Study investigators reported positive steps in Cook Medical's efforts to gain FDA approval of the treatment assessed in the STABLE clinical trial, designed to evaluate the safety and efficacy of a proximal endograft and a distal uncovered stent for the endovascular treatment of Type B aortic dissection for purposes of seeking FDA approval. The findings were presented by Dr. Joseph Lombardi at the 37th annual VEITHsymposium. The trial is the first and only one of its kind to focus on a device uniquely designed for the endovascular treatment of Type B aortic dissection. The system as a whole is an investigational device not available in the United States.
"The initial data for the STABLE clinical trial show promise," said Joseph Lombardi, M.D., the study's principal investigator and chief of vascular and endovascular surgery at Cooper University Hospital and associate professor of surgery at the Robert Wood Johnson Medical School, University of Medicine & Dentistry of New Jersey. "Aortic dissection can be a life-threatening condition, and surgical intervention is a highly invasive procedure. If confirmed, these initial results are a positive step toward proving the safety and efficacy of a minimally invasive treatment for aortic dissection."

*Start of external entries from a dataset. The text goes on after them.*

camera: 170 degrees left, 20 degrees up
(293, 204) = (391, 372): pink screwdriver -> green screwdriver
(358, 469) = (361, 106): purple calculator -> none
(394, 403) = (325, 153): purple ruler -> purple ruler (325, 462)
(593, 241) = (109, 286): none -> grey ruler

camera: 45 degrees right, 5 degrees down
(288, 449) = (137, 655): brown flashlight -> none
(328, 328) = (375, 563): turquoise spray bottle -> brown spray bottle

"We're very pleased with the initial data, and this signifies an important step forward for Cook's minimally invasive system for treating aortic dissection," said Phil Nowell, vice president and global leader of Cook Medical's Aortic Intervention strategic business unit. "Open surgery to repair dissection can take a devastating toll on a patient, and we hope the STABLE trial final results support an endovascular solution."
Aortic dissection, the condition that took the lives of actor John Ritter and, more recently, a highly prominent U.S. diplomat, is a tear in the wall of the aorta, the major artery that carries blood out of the heart. Some dissections can be treated with blood-pressure medication, but many require open surgical intervention, which involves opening the chest cavity, clamping off the aorta and surgically implanting a graft that repairs the damaged vessel wall.
The Cook stent-graft system is comprised of two components: an endograft that seals the torn aortic section, and a second, uncovered stent that helps to support the true lumen of the aorta and promote apposition of the dissected vessel wall.